Menyelami Potensi Sungai dan Memberdayakan BUMD
Lalu, di mana ladang uang baru itu bersembunyi? Sabaruddin menunjuk dua hal yang selama ini seperti “giant sleeping potential”: pengelolaan alur sungai dan optimalisasi Badan Usaha Milik Daerah (BUMD).
“Bayangkan jaringan sungai kita yang luas dan strategis. Ini bukan sekadar urusan transportasi, tapi juga potensi ekonomi biru yang luar biasa. Bisa dari sektor logistik, wisata sungai, hingga pemanfaatan sumber daya hayati di dalamnya,” paparnya penuh semangat.
Sementara untuk BUMD, ia menekankan bahwa BUMD harus berubah dari sekadar pelengkap menjadi mesin pencetak uang daerah yang efisien. “BUMD harus dikelola dengan prinsip korporasi yang sehat, profesional, dan berorientasi profit. Namun, segalanya harus berjalan dengan prinsip transparansi dan akuntabilitas. Harus ada laporan berkala dan evaluasi kinerja yang ketat,” imbuhnya.
Efisiensi dan Transformasi Digital: Kunci di Tangan Wajib Pajak
Selain membuka sumber baru, pilar utama lainnya adalah meningkatkan kepatuhan wajib pajak. Sabaruddin mengakui bahwa Komisi II, sebagai mitra pemerintah dalam pengawasan PAD, akan turun tangan langsung. “Kami akan bersama-sama pemerintah mencari formula terbaik. Sosialisasi harus dimasifkan, tetapi yang lebih penting adalah membangun kesadaran kolektif bahwa pajak yang dibayar masyarakat adalah napas bagi pembangunan daerah,” sambungnya.
Momentum efisiensi ini, lanjutnya, harus dimanfaatkan untuk melakukan transformasi digital sistem perpajakan daerah. “Kita harus beralih ke sistem yang mudah, cepat, dan transparan. Bayangkan, jika membayar pajak bisa semudah berbelanja online, hanya dengan sentuhan jari dari rumah, pasti kepatuhan masyarakat akan meningkat drastis. Kemudahan adalah pintu utama menuju kepatuhan,” ujarnya.

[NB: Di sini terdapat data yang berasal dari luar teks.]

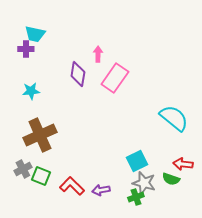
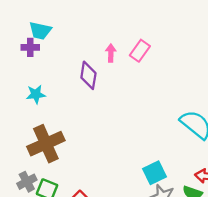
pink rectangle: (115, 78) -> (140, 51), moved, size x0.7

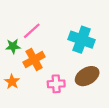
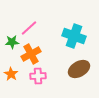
pink cross: (56, 84) -> (38, 76), moved

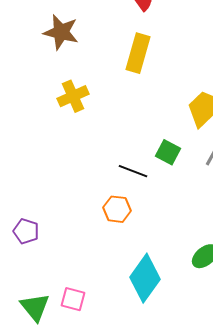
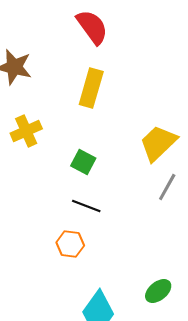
green square: (168, 152) -> (83, 162), moved

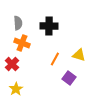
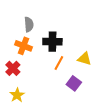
gray semicircle: (18, 23) -> (29, 24), moved
black cross: (49, 26) -> (52, 42), moved

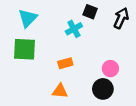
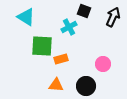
cyan triangle: (28, 18) -> (26, 17), turned -42
green square: (25, 49) -> (42, 46), moved
black circle: (103, 89) -> (86, 86), moved

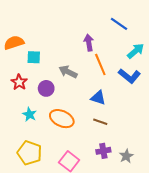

Inventarisasi Ulang Aset: Melacak Harta Karun yang Terlupakan
Strategi ketiga yang tak kalah krusial adalah mengoptimalkan aset daerah yang tidak produktif atau ‘tidur’. Sabaruddin menganalogikan langkah ini seperti mundur selangkah untuk melompat lebih jauh.
“Kita perlu jeda sejenak untuk melakukan inventarisasi ulang secara menyeluruh. Petakan semua aset, dari tanah, bangunan, hingga ruang komersial. Mana yang sudah produktif, mana yang mangkrak, dan mana yang bisa dikonversi menjadi pusat ekonomi baru. Aset-aset tidur inilah harta karun yang kita lupakan,” jelasnya.
Dengan peta yang jelas, aset-aset tersebut dapat diarahkan pada pemanfaatan yang jauh lebih efektif, seperti disewakan, dikembangkan menjadi kawasan usaha, atau menjadi proyek kerjasama pemerintah dan swasta (PPP).
Prioritas Akhir: Jangan Sentuh Sektor Penting!
Di tengah semua desakan untuk berburu pundi-pundi PAD baru, Sabaruddin menegaskan satu prinsip yang tidak boleh dikompromikan: pembangunan manusia dan infrastruktur dasar harus tetap menjadi prioritas.
“Kami akan terus mengawal. Mesti diteliti dengan saksama sektor mana saja yang terdampak pemangkasan ini, dan solusinya harus tepat sasaran. Pesan kami tegas: jangan sampai upaya menutupi defisit ini justru mengorbankan anggaran untuk pendidikan, kesehatan, dan infrastruktur dasar masyarakat. Itu adalah garis batas yang tidak boleh kita langgar,” tutupnya dengan penuh keyakinan.